Como exemplo de excelente gestão, Sampaio volta a citar a cidade de Nova York, que implantou um projeto para a água em 1996. Por meio do programa Pagamento de Serviços Ambientais, a Prefeitura foi até as nascentes e pagou para seus proprietários reflorestar as regiões e ter boas práticas, visando melhorar a qualidade de água. Ou seja, investiu nos mananciais. “É disso que precisamos e também melhorar o tratamento do esgoto. Nossos rios não estão limpos não porque sejamos sádicos. Os recursos de investimento são escassos e têm de ser divididos com saúde e educação, por exemplo.”
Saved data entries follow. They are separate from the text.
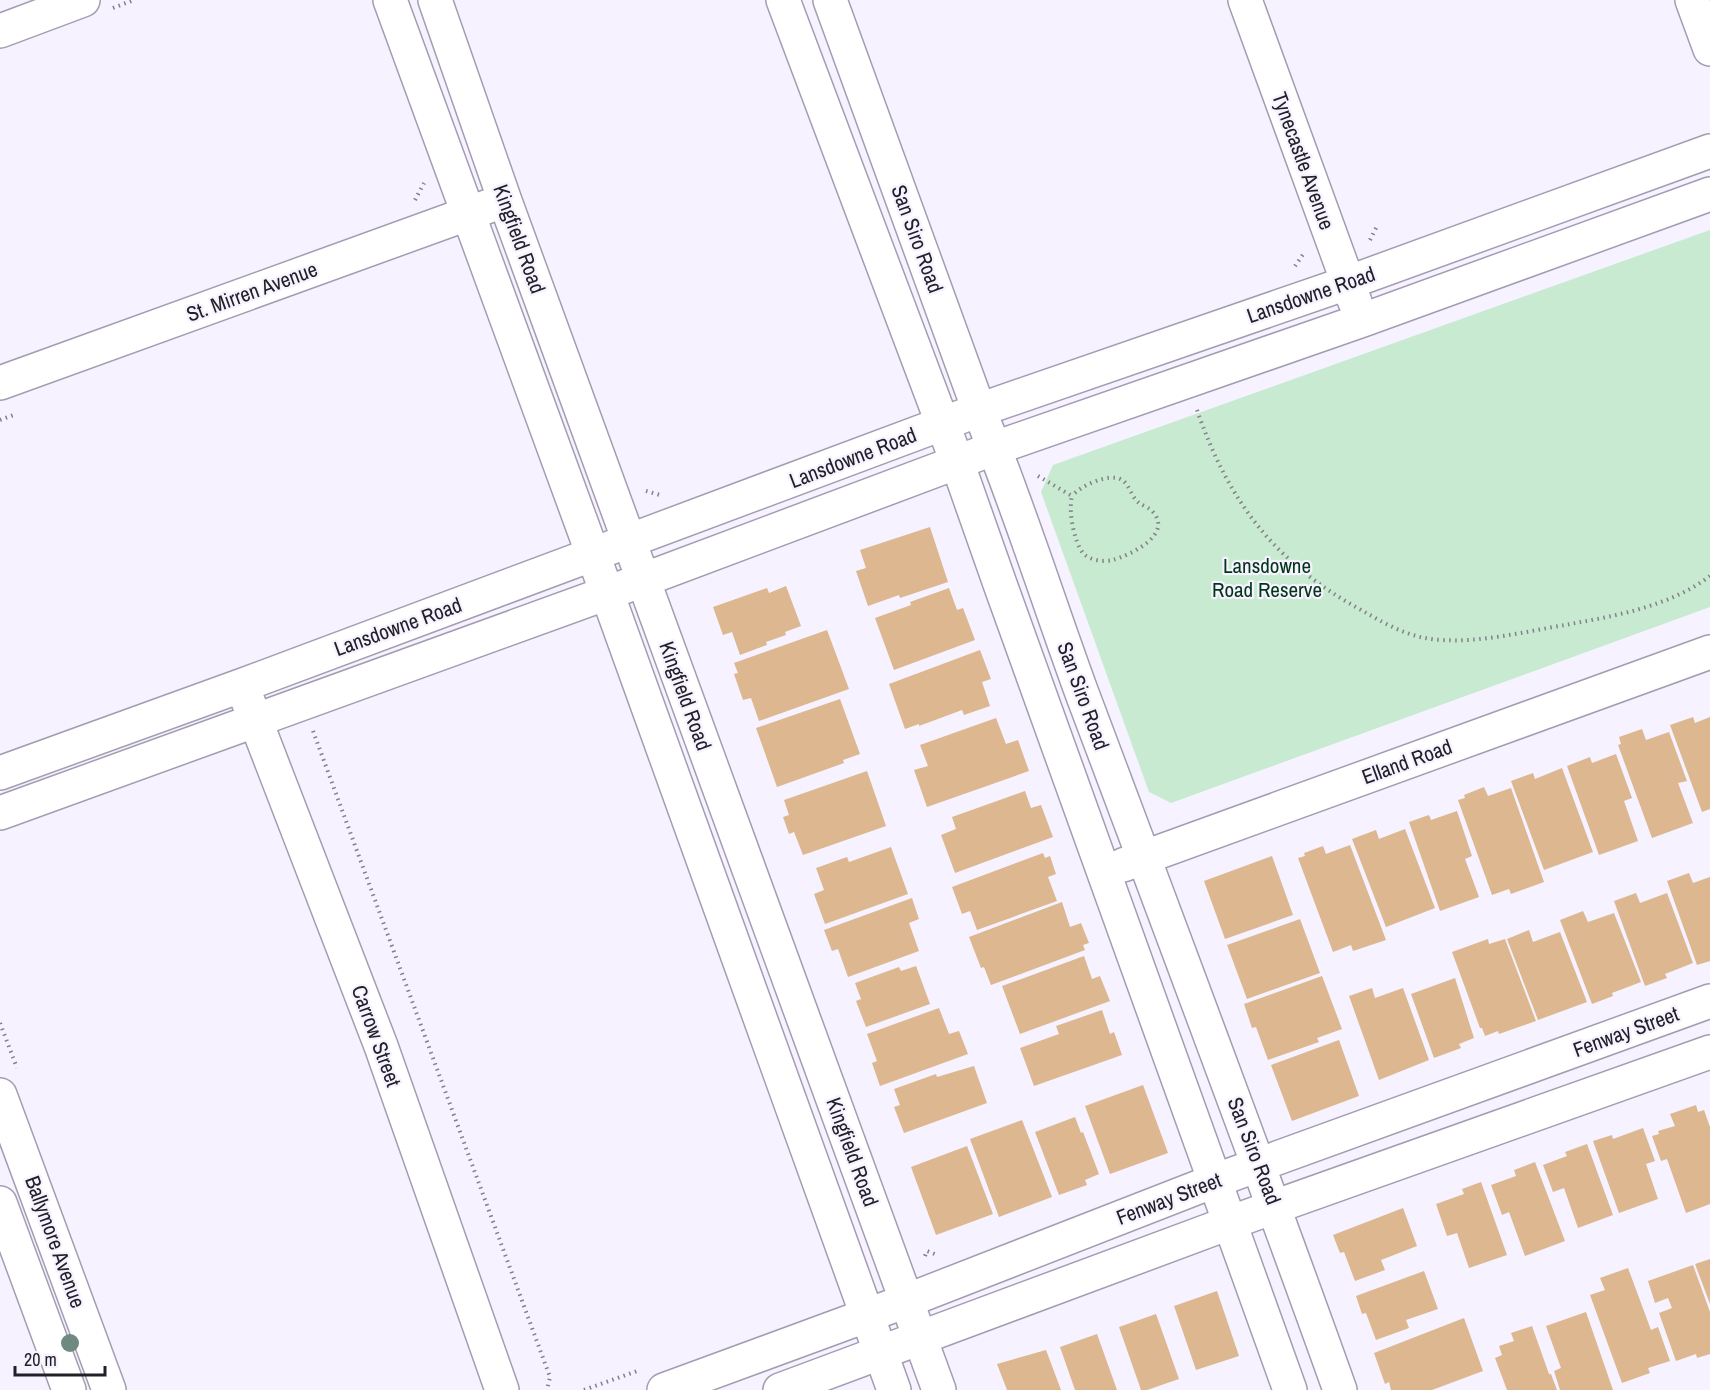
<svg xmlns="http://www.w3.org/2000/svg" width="1710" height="1390" font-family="'Archivo Narrow',sans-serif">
<rect width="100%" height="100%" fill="#f6f2ff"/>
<path fill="#c8ead0" d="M1710,230V607L1171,803L1149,792L1041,492L1053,465Z"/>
<g fill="#dcb78f">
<path d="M930,527L948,582L900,598L899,595L868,606L856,571L866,568L860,550Z"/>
<path d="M786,586L801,626L785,632L786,635L766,642L767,645L740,655L732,632L723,635L713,607L767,588L769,593Z"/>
<path d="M949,588L957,610L963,608L975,640L894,670L875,618L911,605L910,602Z"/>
<path d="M827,630L849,689L759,721L751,698L743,700L734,674L738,673L734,663Z"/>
<path d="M980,650L991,679L982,682L990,706L964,715L962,710L919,726V724L905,729L889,684Z"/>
<path d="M840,699L860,754L843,760L844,763L777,787L756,728Z"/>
<path d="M1693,717L1695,723L1710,717V809L1702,812L1670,725Z"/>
<path d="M996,718L1006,744L1018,740L1029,771L927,807L914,770L928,766L920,745Z"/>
<path d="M1642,729L1646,740L1669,732L1687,781L1678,783L1693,823L1652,838L1618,745L1621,744L1619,737Z"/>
<path d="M1616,754L1632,798L1624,801L1638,841L1599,855L1567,766L1590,757L1592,763Z"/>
<path d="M1562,768L1593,852L1544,870L1511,781L1533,773L1535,779Z"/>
<path d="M867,771L886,826L803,855L794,832L789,834L783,817L789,815L784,800Z"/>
<path d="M1484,787L1488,796L1511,788L1544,882L1511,894L1509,889L1492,895L1458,800L1465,798L1464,795Z"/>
<path d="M1025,791L1031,808L1041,805L1053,837L955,873L941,835L956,829L952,817Z"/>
<path d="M1457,811L1472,856L1465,859L1479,897L1440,911L1409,822L1429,815L1431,820Z"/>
<path d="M1405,829L1435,908L1386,927L1352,839L1376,830L1379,839Z"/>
<path d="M1350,845L1386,940L1353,951L1351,945L1333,952L1298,858L1305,856L1304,853L1323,846L1326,854Z"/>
<path d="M891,847L908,894L825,924L814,894L824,890L816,868L847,857L849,862Z"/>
<path d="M1043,853L1045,858L1050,856L1056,874L1048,877L1057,901L977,930L970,911L962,914L952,887Z"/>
<path d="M1272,856L1293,915L1225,939L1204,881Z"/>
<path d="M1689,873L1693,883L1710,877V961L1697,965L1667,881Z"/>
<path d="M1636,893L1640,903L1667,893L1693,963L1665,974L1667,978L1645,986L1614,901Z"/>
<path d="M912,898L919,919L909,923L919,951L848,977L838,949L832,951L824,930Z"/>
<path d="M1062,902L1070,927L1081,923L1089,943L1083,945L1085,950L991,985L984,967L981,968L969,937Z"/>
<path d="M1583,911L1588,922L1614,913L1641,982L1612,993L1613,996L1592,1004L1560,920Z"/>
<path d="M1300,919L1320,973L1247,999L1227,945Z"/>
<path d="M1529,930L1533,942L1560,932L1587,1002L1538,1020L1507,939Z"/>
<path d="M1488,939L1489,944L1505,939L1536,1021L1499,1034L1498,1031L1485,1036L1482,1028H1480L1452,952Z"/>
<path d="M1084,956L1092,979L1100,976L1110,1001L1020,1034L1002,986Z"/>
<path d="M916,966L930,1004L866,1027L856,1001L861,999L855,983L899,967L901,971Z"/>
<path d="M1322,976L1342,1029L1317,1038L1319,1042L1268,1060L1256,1027L1252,1028L1244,1004Z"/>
<path d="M1455,978L1474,1038L1459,1044L1461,1048L1434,1058L1411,994Z"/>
<path d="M1372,988L1375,998L1403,988L1429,1060L1379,1080L1349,996Z"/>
<path d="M939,1008L949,1034L959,1031L968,1054L880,1086L872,1063L877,1061L867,1034Z"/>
<path d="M1102,1010L1110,1034L1114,1032L1122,1055L1034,1086L1020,1048L1059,1034L1056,1026Z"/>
<path d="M1339,1040L1359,1096L1292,1121L1271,1065Z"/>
<path d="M974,1066L987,1103L904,1133L894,1107L900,1105L894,1089L936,1074L937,1077Z"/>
<path d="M1143,1085L1168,1153L1110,1174L1085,1106Z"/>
<path d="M1696,1105L1698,1112L1704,1110L1710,1127V1204L1686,1213L1667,1159L1661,1161L1652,1136L1659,1134L1658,1131L1675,1126L1670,1114Z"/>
<path d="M1075,1117L1081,1133L1083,1132L1099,1174L1085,1180L1087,1185L1059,1195L1035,1132Z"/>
<path d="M1022,1120L1052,1197L999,1217L970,1139Z"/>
<path d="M1643,1128L1655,1161L1646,1164L1658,1199L1619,1213L1593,1141L1612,1135L1613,1139Z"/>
<path d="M1587,1144L1613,1215L1578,1228L1564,1188L1553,1192L1543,1165L1567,1156L1565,1152Z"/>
<path d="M967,1146L993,1214L936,1235L911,1167Z"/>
<path d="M1535,1162L1565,1241L1525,1256L1509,1212L1502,1215L1491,1185L1516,1176L1514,1170Z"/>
<path d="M1481,1182L1507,1255L1469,1268L1457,1233L1447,1236L1436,1204L1464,1194L1462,1189Z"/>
<path d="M1403,1208L1417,1246L1381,1260L1385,1270L1355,1281L1344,1252L1340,1253L1333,1235Z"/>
<path d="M1710,1259V1304L1695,1264Z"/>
<path d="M1693,1265L1710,1312V1354L1697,1358L1696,1354L1676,1361L1659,1313L1672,1308L1668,1298L1655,1303L1648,1281Z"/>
<path d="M1628,1268L1651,1330L1658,1327L1670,1361L1648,1368L1650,1373L1622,1383L1590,1295L1605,1290L1600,1278Z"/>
<path d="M1424,1271L1438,1309L1406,1320L1409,1328L1376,1340L1366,1313L1362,1314L1356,1296Z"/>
<path d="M1217,1291L1239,1356L1196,1370L1174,1306Z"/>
<path d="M1586,1312L1613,1390H1560L1554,1371L1561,1368L1546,1326Z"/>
<path d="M1156,1314L1179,1379L1147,1390H1141L1119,1327Z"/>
<path d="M1464,1318L1483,1371L1432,1390H1391L1389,1382L1385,1384L1374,1353Z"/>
<path d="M1532,1326L1549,1374H1551L1557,1390H1507L1495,1358L1502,1355L1499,1346L1514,1341L1511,1333Z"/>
<path d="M1097,1334L1117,1390H1075L1060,1347Z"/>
<path d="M1046,1350L1061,1390H1007L997,1364Z"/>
</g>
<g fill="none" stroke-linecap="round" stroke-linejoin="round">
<defs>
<g id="minor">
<path d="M390,0L607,593L894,1390"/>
<path d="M435,0L505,201L939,1390"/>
<path d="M783,0L957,462L1000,584L1290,1390"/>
<path d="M830,0L979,410C1018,504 1048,601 1083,696C1170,927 1257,1158 1340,1390"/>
<path d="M1245,0L1355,302"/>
<path d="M0,31L83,0"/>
<path d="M0,383L489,206"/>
<path d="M248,701L381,1046L502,1390"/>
<path d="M0,773L243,685L979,410L1347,283L1710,151"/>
<path d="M0,813L643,580L995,448L1363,320L1710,194"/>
<path d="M1123,865L1710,652"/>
<path d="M0,1095L109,1390"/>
<path d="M0,1203L69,1390"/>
<path d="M664,1390L906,1301L1214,1181L1710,1001"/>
<path d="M780,1390L1229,1223L1710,1052"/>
</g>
<path id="tertiary" d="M1692,0L1710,49"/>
</defs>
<use href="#minor" stroke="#a49db1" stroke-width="36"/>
<use href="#tertiary" stroke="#a49db1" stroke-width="36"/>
<g stroke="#83808a" stroke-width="4" stroke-dasharray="1.5 4.5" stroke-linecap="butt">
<path d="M113,8L134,0"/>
<path d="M415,200L424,183"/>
<path d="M1370,240L1378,224"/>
<path d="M1295,266L1304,253"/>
<path d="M1197,410C1229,503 1276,564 1363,611C1382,622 1403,634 1425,638C1469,646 1522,632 1565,625C1614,616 1669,607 1710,576"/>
<path d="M0,420L16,414"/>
<path d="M1038,476L1072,496C1068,510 1074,542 1083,553C1090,561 1104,562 1113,560C1130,555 1173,535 1153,512C1149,507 1142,506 1138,502C1131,496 1129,484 1122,480C1110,472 1080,486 1072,496"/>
<path d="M646,491L660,495"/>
<path d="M313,731L550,1377L547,1390"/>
<path d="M0,1023L17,1068"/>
<path d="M925,1256L927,1251L937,1255"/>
<path d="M584,1390L640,1370"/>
</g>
<use href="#minor" stroke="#fff" stroke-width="33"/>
<use href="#tertiary" stroke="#fff" stroke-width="33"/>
</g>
<circle fill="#6f8a7f" cx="70" cy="1343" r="9"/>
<g text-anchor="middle" stroke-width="4.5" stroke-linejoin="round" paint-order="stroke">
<g font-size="21" fill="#222027" stroke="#f6f2ff">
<text transform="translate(1303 161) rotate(70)" y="7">Tynecastle Avenue</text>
<text transform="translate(519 239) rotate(70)" y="7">Kingfield Road</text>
<text transform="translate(917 239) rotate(70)" y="7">San Siro Road</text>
<text transform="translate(252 292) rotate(-20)" y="7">St. Mirren Avenue</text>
<text transform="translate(1311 295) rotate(-19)" y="7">Lansdowne Road</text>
<text transform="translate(853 458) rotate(-21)" y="7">Lansdowne Road</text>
<text transform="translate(398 627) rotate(-20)" y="7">Lansdowne Road</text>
<text transform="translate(685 696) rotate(70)" y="7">Kingfield Road</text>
<text transform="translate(1083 696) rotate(70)" y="7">San Siro Road</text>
<text transform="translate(1407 762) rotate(-20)" y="7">Elland Road</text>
<text transform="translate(1626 1032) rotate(-20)" y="7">Fenway Street</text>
<text transform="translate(376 1036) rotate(70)" y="7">Carrow Street</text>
<text transform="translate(1254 1151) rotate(69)" y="7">San Siro Road</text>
<text transform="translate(852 1152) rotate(70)" y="7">Kingfield Road</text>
<text transform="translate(1169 1199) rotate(-21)" y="7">Fenway Street</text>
<text transform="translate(55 1242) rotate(70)" y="7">Ballymore Avenue</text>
</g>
<g font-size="21" fill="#003516" stroke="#f6f2ff">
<text x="1267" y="573">Lansdowne<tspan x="1267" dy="24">Road Reserve</tspan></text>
</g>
</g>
<path d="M15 1366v9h90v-9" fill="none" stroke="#222027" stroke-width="3"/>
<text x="24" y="1366" font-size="18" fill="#222027" stroke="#f6f2ff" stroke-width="4.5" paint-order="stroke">20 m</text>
</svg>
Já quanto ao modelo da Sabesp, que abriu capital e tem ações negociadas nas bolsas de São Paulo e Nova York, o executivo diz que os seus defensores alegam que a produtividade da companhia aumenta, uma vez que supostamente está blindada de interesses políticos. Sobre a distribuição generosa de dividendos aos acionistas, ele não quis opinar, por não ser sua área.
A forma holística como Sampaio pensa o Estado vai além. Para ele, tudo começa com o planejamento de uso e ocupação do solo. “Não adianta trazer água e não controlar o crescimento populacional de São Paulo, nem as invasões em áreas de mananciais.”
O Sistema Cantareira algum dia voltará a ser como antes? Para ele, sim. Isso poderá acontecer em quatro ou cinco anos, a depender das condições climáticas e um reflorestamento bem planejado, com espécimes vegetais adequadas para aumentar a quantidade da água.